The Parliamentary Select Committee for Education has published a damning report into education funding for the FE sector.
Calling for a ten-year plan to “fix the broken school and college funding system,” the report refers to a “troubling lack of a long-term vision” and “winner takes all short-termism” driven by a “politically-driven spending review cycle.”
Citing the recent report by the Institute for Fiscal Studies which revealed that in the FE sector, per-student funding has fallen by 16% in real terms, the Committee said:
“This funding gap is the result of policy choices that now need to be addressed urgently. The social justice implications of the squeeze on further education colleges are particularly troubling, given the high proportion of disadvantaged students in these institutions.”
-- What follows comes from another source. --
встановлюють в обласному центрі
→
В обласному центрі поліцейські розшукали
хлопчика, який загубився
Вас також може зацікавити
Alarmingly, the report says that education is suffering from administrative disarray. “Most concerning,” it says, “was the astonishing disconnect between the available funding and the costs of delivering a quality education and support system. Indeed, we were unable to determine whether the Department had a clear idea of how much money was needed to fund the various components of the school and college education system appropriately and efficiently. We suspected not.”
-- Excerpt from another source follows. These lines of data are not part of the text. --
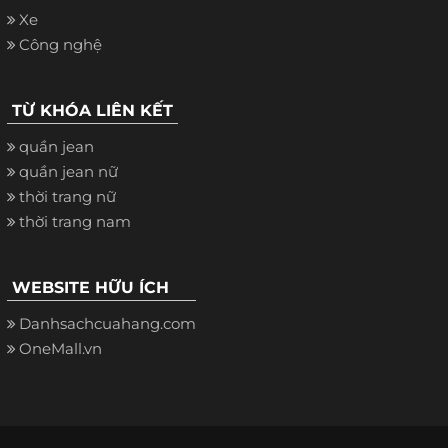
Xe
Công nghệ
TỪ KHÓA LIÊN KẾT
quần jean
quần jean nữ
thời trang nữ
thời trang nam
WEBSITE HỮU ÍCH
Danhsachcuahang.com
OneMall.vn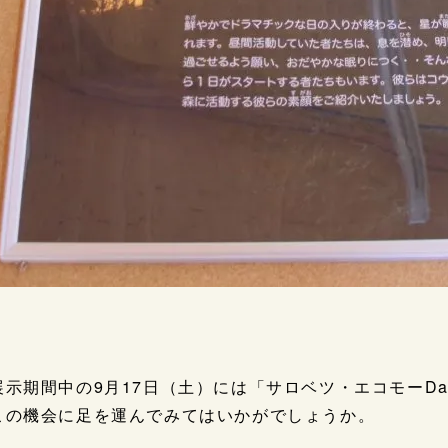
展示期間中の9月17日（土）には「サロベツ・エコモーD
この機会に足を運んでみてはいかがでしょうか。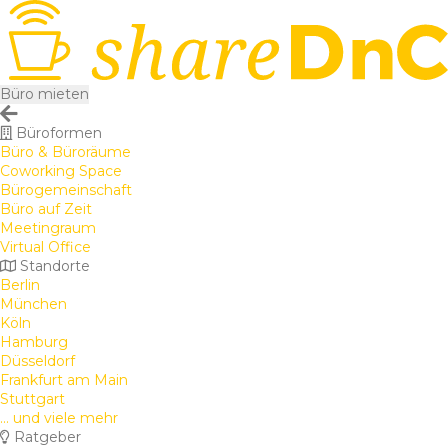
Büro mieten
Büroformen
Büro & Büroräume
Coworking Space
Bürogemeinschaft
Büro auf Zeit
Meetingraum
Virtual Office
Standorte
Berlin
München
Köln
Hamburg
Düsseldorf
Frankfurt am Main
Stuttgart
... und viele mehr
Ratgeber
Among the recommendations, the report suggests:
- An increase in base rate funding for the FE sector from £4k to at least £4,760.
- The government should increase funding for special needs education.
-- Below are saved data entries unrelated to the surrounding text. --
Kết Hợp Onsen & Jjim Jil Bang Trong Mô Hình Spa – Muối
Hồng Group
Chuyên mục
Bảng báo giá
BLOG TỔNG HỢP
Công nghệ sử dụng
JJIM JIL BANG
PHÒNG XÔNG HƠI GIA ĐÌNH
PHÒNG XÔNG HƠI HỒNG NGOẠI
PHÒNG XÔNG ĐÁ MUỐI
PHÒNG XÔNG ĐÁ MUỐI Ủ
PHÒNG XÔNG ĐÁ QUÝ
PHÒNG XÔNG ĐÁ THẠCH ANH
- The National Funding Formula should be implemented and made forward-looking rather than “reliant on historical factors”.
- The government should extend the Pupil Premium to 16 to 19-year-olds.
- The government must lay out a timetable for implementing apprenticeship transport subsidies, to honour its manifesto commitments.
The Augar Report, published in May 2019, also focused on the underfunded FE sector. Among Augar’s recommendations were that:
- Technical and vocational education at the sub-degree level (levels 4 and 5) should be strengthened to meet skills shortages.
- Cuts to adult skills training should be reversed, and part-time and ‘later life learning’ encouraged.
- The FE sector should be reformed and re-funded – rationalise provision, increase funding for high return courses, improve links to HE, invest in staff to improve recruitment and retention.
- Learning flexibility and lifelong learning should be enhanced (supported by a ‘lifelong learning allowance’), in line with changing career structures.
- Apprenticeship provision should be improved, with better wage return information for careers, strengthening quality through enhancing Ofsted’s role and addressing the barriers SMEs experience in accessing the system.
FE colleges play a vital role in training young people and adults with the skills they and the economy need. They educate more than 1.8 million people a year and generate a substantial rate of return. A study commissioned by Sheffield City Regional Colleges, for example, estimated that society would receive £5.80 in benefits for every pound invested in the group of ten colleges – an 18.2% annual return on investment. A study commissioned by the Department for Business, Innovation & Skills assessing the social impact of FE learning in 2013 said that a third of learners got a better job as a result of their education. Around half of the learners had increased responsibilities and job security.
Richard Alberg, Chief Executive of MWS said: “It is both pragmatic and socially responsible to properly fund further education. High quality training positively impacts upon citizens’ lives and the nation’s prosperity. I very much welcome the new government’s many statements that it will put more money into education.
“For our part, MWS will continue investing in Aptem to ensure that an ever-growing number of training providers have state of the art vocational training technology that maximises operational efficiency, helps ensure compliance and puts them in control of their delivery.”